Monday, September 28th, 2009

Matt Greitzer is VP of Search Marketing and Head of ATOM Systems at Razorfish.

Matt Greitzer of RazorfishAdExchanger.com: What can you tell us about momentum in Razorfish’s ad exchange practice? Any year-over-year comparisons that you can draw?

We’ve only been in market for about nine months, so it’s too early for year-over-year comparisons, but we’ve seen consistent month over month growth since launch. Initially demand was strongest among pure-play direct response advertisers, but recently we’ve started to see real interest from more traditional brand advertisers who are intrigued by the insight and targeting capabilities they can access in the exchange environment. So overall I would say the momentum is strong and getting stronger.

Why are demand-side buying platform strategies taking hold for agencies?

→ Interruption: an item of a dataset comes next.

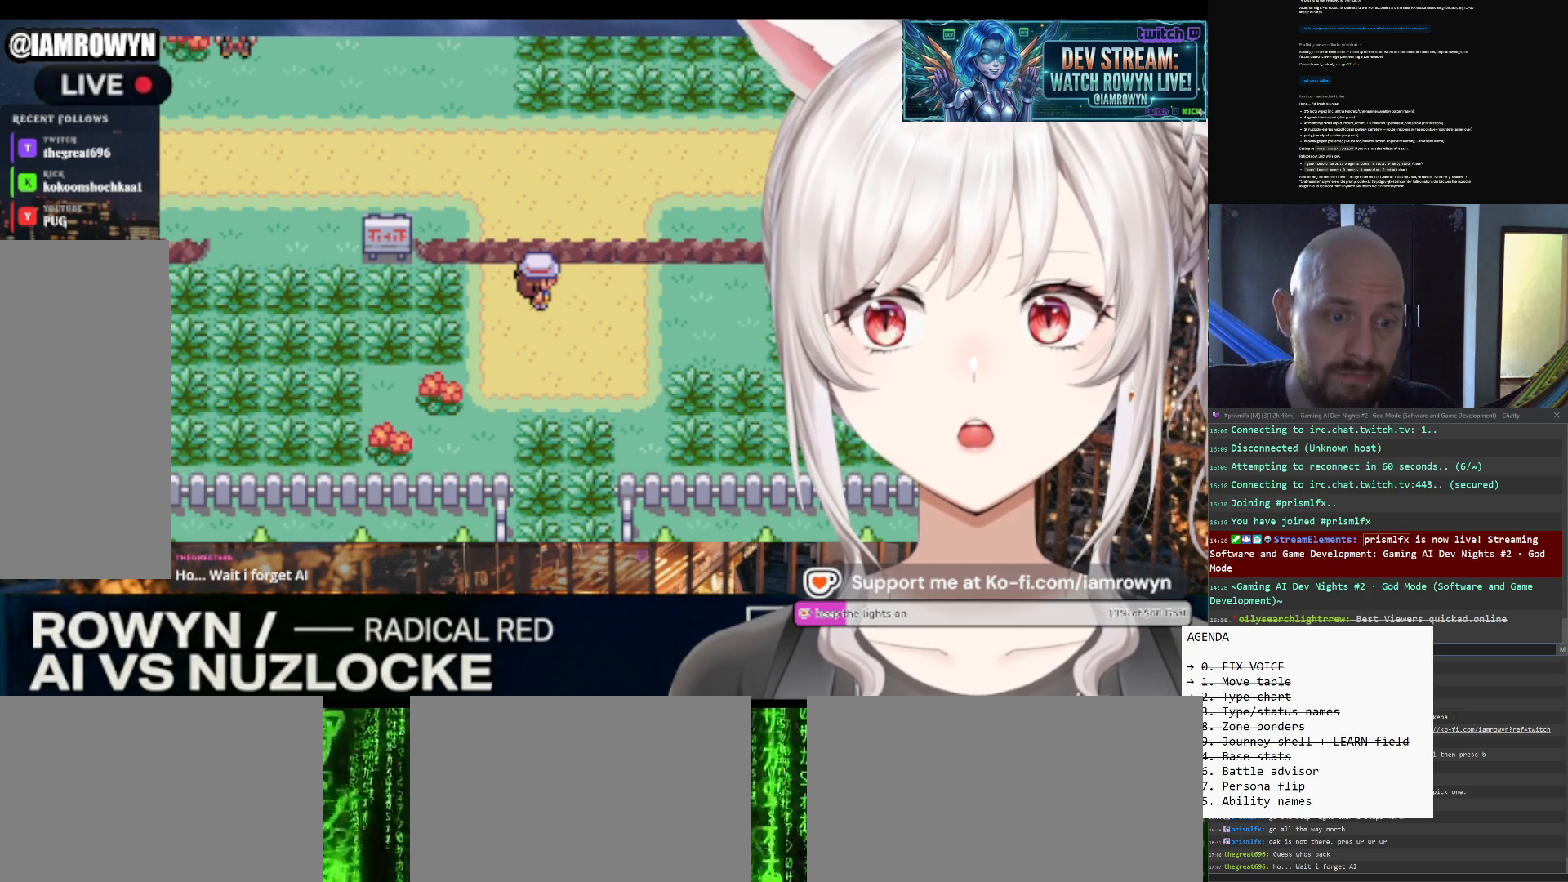
{"buttons": ["A"], "events": []}
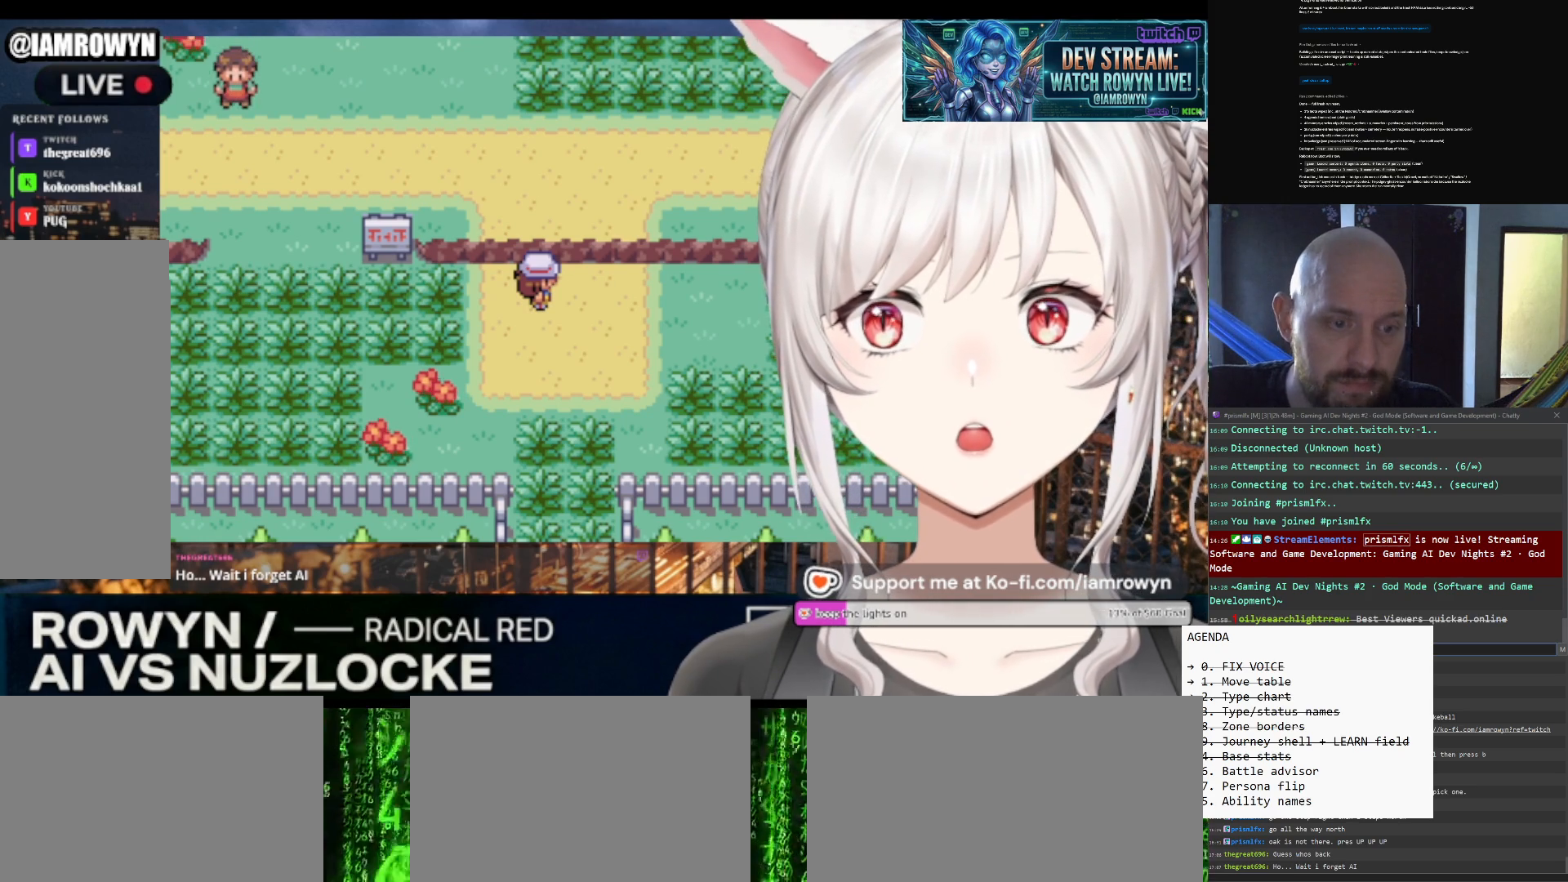
{"buttons": ["DPAD_LEFT"], "events": [[267, "A", "up"], [267, "DPAD_LEFT", "down"]]}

A confluence of events are driving this change, but most significantly among them are the emergence of ad exchanges as a major inventory supply source. Previously if an agency wanted to aggregate demand and make that actionable they had to take an upfront position in inventory. Most agencies aren’t comfortable taking upfront risk so they couldn’t scale these efforts. The ad exchange channel allows for massive inventory aggregation while limiting the risk of getting stuck with unsold inventory, so the economic barriers are easier for an agency to clear. Beyond that, there is a desire to reverse the trend of declining media commissions, an increasing demand for insight and repeatability in display media buying, and a number of technology players who’ve emerged in the last 12-24 facilitating agencies’ entry into this space.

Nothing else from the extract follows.